Ainda assim, nossa esperança última não repousa na preservação de qualquer civilização terrena, por mais valiosa que ela seja. Como ensinou Agostinho de Hipona, os cristãos pertencem, em última instância, à Cidade de Deus, que jamais poderá ser abalada. Por isso, amamos nosso próximo, proclamamos o evangelho e trabalhamos fielmente em nossa geração, sabendo que a história permanece sob a providência daquele que governa todas as coisas.

Impérios erguem-se e caem; povos prosperam e desaparecem.
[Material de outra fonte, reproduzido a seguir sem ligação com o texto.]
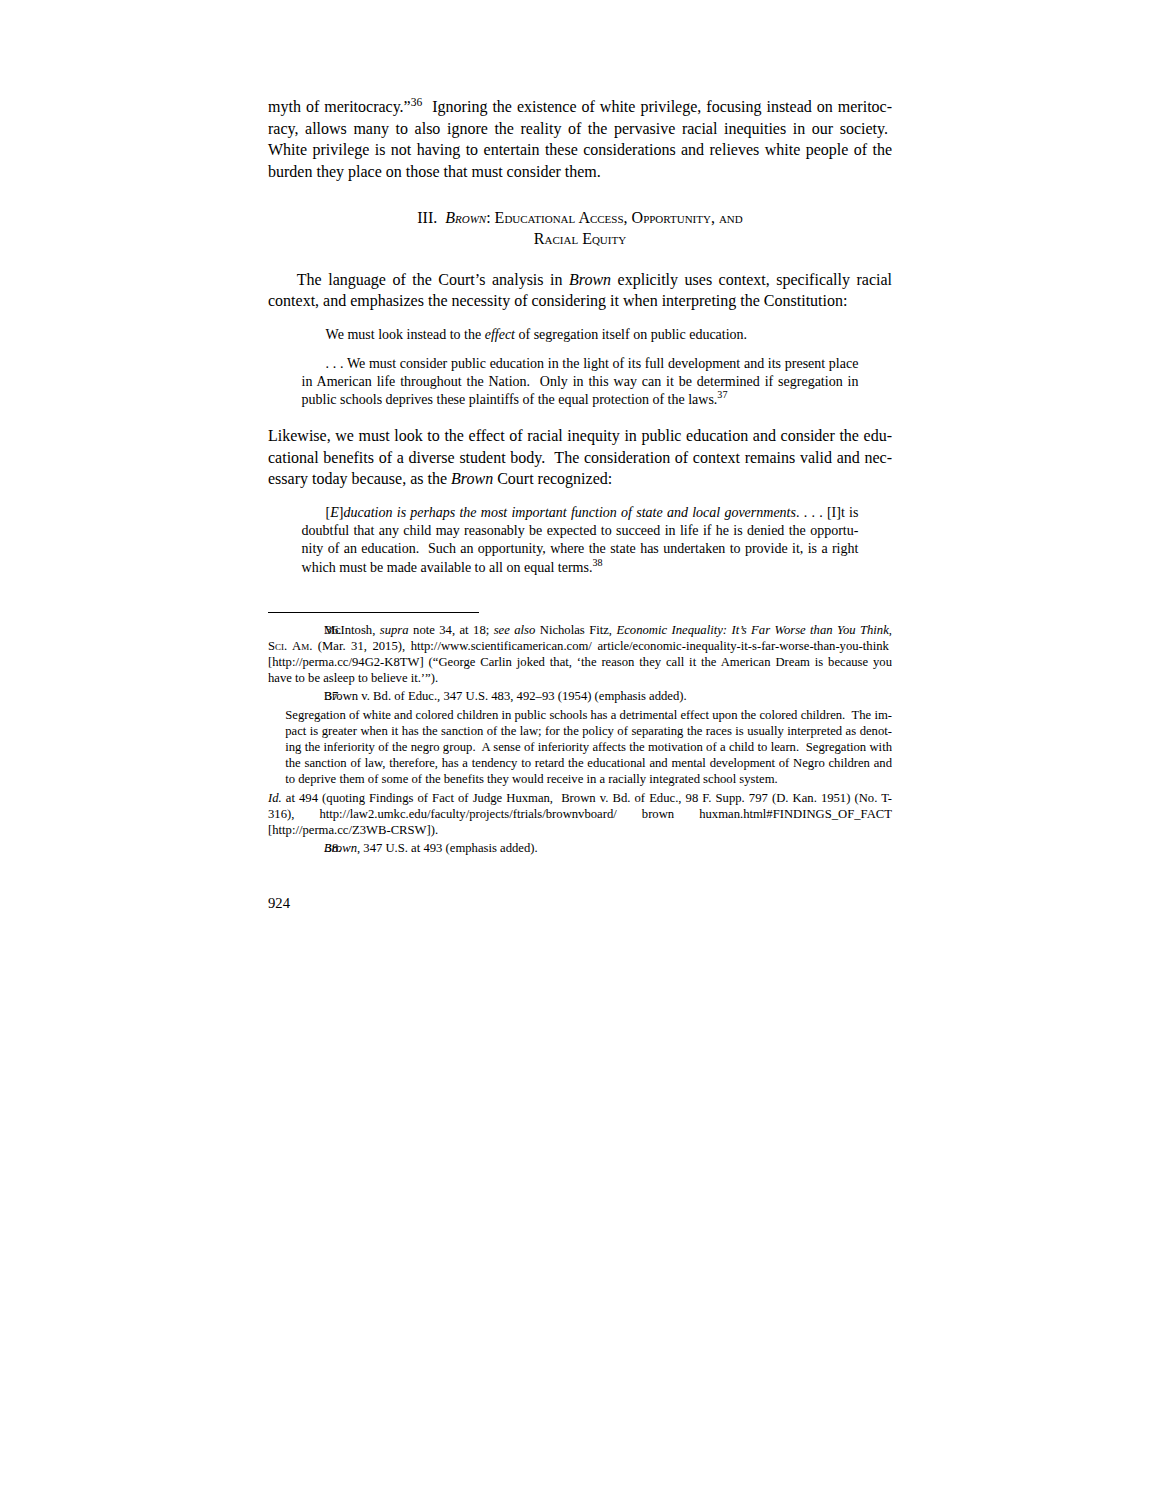myth of meritocracy.”36 Ignoring the existence of white privilege, focusing instead on meritocracy, allows many to also ignore the reality of the pervasive racial inequities in our society. White privilege is not having to entertain these considerations and relieves white people of the burden they place on those that must consider them.
III. Brown: Educational Access, Opportunity, and
Racial Equity
The language of the Court’s analysis in Brown explicitly uses context, specifically racial context, and emphasizes the necessity of considering it when interpreting the Constitution:
We must look instead to the effect of segregation itself on public education.
. . . We must consider public education in the light of its full development and its present place in American life throughout the Nation. Only in this way can it be determined if segregation in public schools deprives these plaintiffs of the equal protection of the laws.37
Likewise, we must look to the effect of racial inequity in public education and consider the educational benefits of a diverse student body. The consideration of context remains valid and necessary today because, as the Brown Court recognized:
[E]ducation is perhaps the most important function of state and local governments. . . . [I]t is doubtful that any child may reasonably be expected to succeed in life if he is denied the opportunity of an education. Such an opportunity, where the state has undertaken to provide it, is a right which must be made available to all on equal terms.38
36. McIntosh, supra note 34, at 18; see also Nicholas Fitz, Economic Inequality: It’s Far Worse than You Think, Sci. Am. (Mar. 31, 2015), http://www.scientificamerican.com/ article/economic-inequality-it-s-far-worse-than-you-think [http://perma.cc/94G2-K8TW] (“George Carlin joked that, ‘the reason they call it the American Dream is because you have to be asleep to believe it.’”).
37. Brown v. Bd. of Educ., 347 U.S. 483, 492–93 (1954) (emphasis added).
Segregation of white and colored children in public schools has a detrimental effect upon the colored children. The impact is greater when it has the sanction of the law; for the policy of separating the races is usually interpreted as denoting the inferiority of the negro group. A sense of inferiority affects the motivation of a child to learn. Segregation with the sanction of law, therefore, has a tendency to retard the educational and mental development of Negro children and to deprive them of some of the benefits they would receive in a racially integrated school system.
Id. at 494 (quoting Findings of Fact of Judge Huxman, Brown v. Bd. of Educ., 98 F. Supp. 797 (D. Kan. 1951) (No. T-316), http://law2.umkc.edu/faculty/projects/ftrials/brownvboard/ brown huxman.html#FINDINGS_OF_FACT [http://perma.cc/Z3WB-CRSW]).
38. Brown, 347 U.S. at 493 (emphasis added).
924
Os cristãos, porém, vivem como peregrinos fiéis na Cidade dos Homens, sem esquecer que sua verdadeira cidadania está na Cidade de Deus. Por isso, servem sua pátria, honram suas responsabilidades e buscam o florescimento de sua comunidade, sem jamais confundir os reinos deste mundo com o reino que não terá fim.

Oremos, então, com as palavras do Livro de Oração Comum: “Graças te damos, Senhor, porque tu nos convidas a sermos teus cooperadores. Concede-nos o teu Espírito, para que possamos, na multiplicidade dos dons e ministérios, servir a ti e ao próximo com fé e simplicidade de coração. Que tua Igreja seja instrumento de renovação e sinal de esperança para o mundo. Dá-nos, ó Pai, a tua graça e confirma a obra de nossas mãos. Por Jesus Cristo, nosso Senhor. Amém”.